# opening on small upson tract



## ponyboy (May 11, 2007)

i have a possible opening for the right person on small tract in upson co.  will be there this sun.

 looking for husband/wife , parent/child or good individal to split cost of lease .


----------



## sandhill93 (May 11, 2007)

how many acres? price?


----------



## ponyboy (May 11, 2007)

155 acres , half would b 600.00 .....


----------



## ponyboy (May 12, 2007)

ttt


----------



## ponyboy (Jun 1, 2007)

i will show this prop. on sun. ............


----------



## Nicodemus (Jun 1, 2007)

Ponyboy, if it weren`t so far off, I just might take you up on it. 

Free bump anyway!


----------



## snipehunter (Jun 2, 2007)

how is the deer and turkey population and how many hunters


----------



## ponyboy (Jun 2, 2007)

nicodemus said:


> Ponyboy, if it weren`t so far off, I just might take you up on it.
> 
> Free bump anyway!



 thanx .........chris


----------



## ponyboy (Jun 2, 2007)

snipehunter said:


> how is the deer and turkey population and how many hunters



 hunters will consist of you n i , my wife comes on occasion as well as my son....you can hunt with , your spouse or 1 child for less than half the lease ...

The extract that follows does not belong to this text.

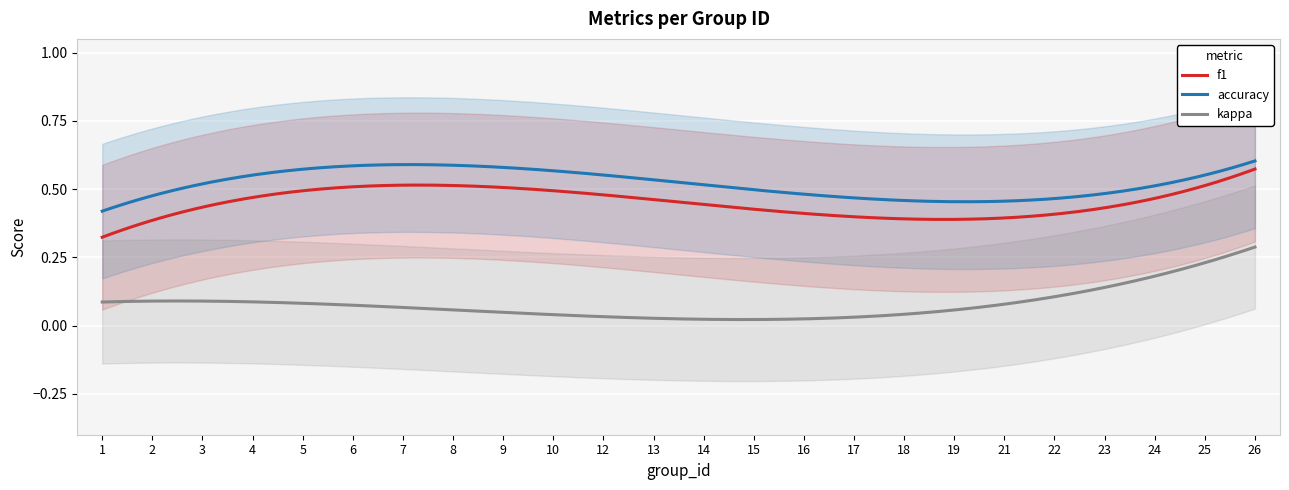

What is the maximum value shown in the chart?

0.8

 you will b rite at sprewell bluff wma and park , can hunt next door fer  the cost of a wma stamp , gets too hot go fishing , canoeing on the flint ....


----------



## nickel back (Jun 2, 2007)

thats a deal.....and ponyboy is a good guy....wish I had the money


----------



## jones (Jun 2, 2007)

*155acres*

pm sent call me


----------



## snipehunter (Jun 3, 2007)

How is the turkey population


----------



## ponyboy (Jun 4, 2007)

i see and hear turkeys thruout the deer season  , i think you would have a better chance when the season opens [ turkey ] next door on the wma ..... i m not much of a turkey hunter at this time .....


----------



## ponyboy (Jun 4, 2007)

nickel back said:


> thats a deal.....and ponyboy is a good guy....wish I had the money



 thanx stacey .......


----------



## snipehunter (Jun 4, 2007)

How many deer did you harvest last year


----------



## Whitefeather (Jun 6, 2007)

PM sent


----------



## ponyboy (Jun 6, 2007)

Whitefeather said:


> PM sent



 back at ya .......


----------



## ponyboy (Jun 27, 2007)

ttt


----------



## COUNTRYBOY1007 (Jun 28, 2007)

Still  available?


----------



## Whitefeather (Jun 28, 2007)

Still waiting to hear from you.


----------



## ponyboy (Jul 26, 2007)

Whitefeather said:


> Still waiting to hear from you.



tryed callin a few times .........recent pm sent .....can go down sunday .....


----------



## ponyboy (Jul 26, 2007)

COUNTRYBOY1007 said:


> Still  available?



 still open ......


----------



## wvhunter (Jul 30, 2007)

*Upson*

P.M. sent


----------



## ponyboy (Jul 30, 2007)

wvhunter said:


> P.M. sent



 back at ya ....


----------